The Jeyrakh-Assin historical, architectural and natural museum-reserve is located within the boundaries of the Jeyrakh district of the Republic of Ingushetia on the northern slopes of the foothills of the Central part of the Greater Caucasus Range. The reserve was established on June 2, 1988. The area of the reserve is slightly more than 627 square kilometers. The activity of the reserve is aimed at ensuring the preservation, restoration and study of territorial complexes of cultural and natural heritage, material and spiritual values in their traditional historical (cultural and natural) environment. On the territory of the museum-reserve there are 122 ancient architectural complexes, including more than 2,670 objects of cultural significance, including defensive and residential towers, burial crypts, Christian and pagan sanctuaries and temples. The oldest buildings of the megalithic type belong to the middle of the second millennium BC. Every year, significant scientific discoveries are made on the territory of the reserve, new objects are identified, archaeological expeditions are constantly working, scientists from all over the world come. Since 1996, the reserve has been a candidate for inclusion in the UNESCO World Heritage List. Significant value in the reserve is given to work on creating conditions for the development of organized tourism, its educational and service component.

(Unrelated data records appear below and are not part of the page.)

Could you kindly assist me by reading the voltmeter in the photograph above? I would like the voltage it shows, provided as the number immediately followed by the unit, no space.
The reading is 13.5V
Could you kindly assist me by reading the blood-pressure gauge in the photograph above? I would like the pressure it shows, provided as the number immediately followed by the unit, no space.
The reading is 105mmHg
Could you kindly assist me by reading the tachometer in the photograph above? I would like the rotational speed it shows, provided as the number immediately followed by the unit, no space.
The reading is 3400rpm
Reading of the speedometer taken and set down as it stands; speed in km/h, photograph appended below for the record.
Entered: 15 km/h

The staff of the museum-reserve, within the framework of the plan of works on identification and registration of previously unrecorded architectural monuments, on the territory of the complex “Nyak'ist” discovered a previously unrecorded ancient monument with the signs of a cultural heritage object.

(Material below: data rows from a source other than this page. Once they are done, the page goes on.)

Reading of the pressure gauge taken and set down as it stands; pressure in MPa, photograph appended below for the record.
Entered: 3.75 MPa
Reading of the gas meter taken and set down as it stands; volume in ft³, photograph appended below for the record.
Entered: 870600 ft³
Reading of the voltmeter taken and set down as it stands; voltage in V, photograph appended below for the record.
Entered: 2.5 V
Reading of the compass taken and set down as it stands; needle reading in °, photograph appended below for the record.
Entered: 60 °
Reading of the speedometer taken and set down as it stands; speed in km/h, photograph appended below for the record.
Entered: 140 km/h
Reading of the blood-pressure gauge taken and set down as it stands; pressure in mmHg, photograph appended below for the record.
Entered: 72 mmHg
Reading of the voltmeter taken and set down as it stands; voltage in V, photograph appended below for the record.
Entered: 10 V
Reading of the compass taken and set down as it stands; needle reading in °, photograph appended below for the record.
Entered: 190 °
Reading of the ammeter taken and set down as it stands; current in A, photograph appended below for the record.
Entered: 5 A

The revealed object is half-destroyed, located 200 meters south-west of the complex and, presumably, is a sanctuary. As it is known, a sanctuary is a building, premises, which our ancestors used for religious rituals.

The object is made of chiseled gray stone, the thickness of the walls is 50 cm. The preserved height of the walls is from 1.5 m (western wall) to 3 m (south-eastern wall), on the eastern wall there is a doorway - 0.6 m wide and 0.8 m high. The building is one-storeyed, no roof, foundations are present, the area at the base is about 9 square meters. The northern wall is semi-subterranean, the roof was stepped, the sanctuary is located in a dense thicket of woodland, perhaps that is why it has remained so far undiscovered.

Temples-sanctuaries, in distinction from crypt constructions, have doorways. The fact that the preserved building was a sanctuary, say and natives of this complex, who saw it intact in the 50-ies of the last century - after returning from deportation and noted that there were household items, as well as horns and bones of sacrificial animals.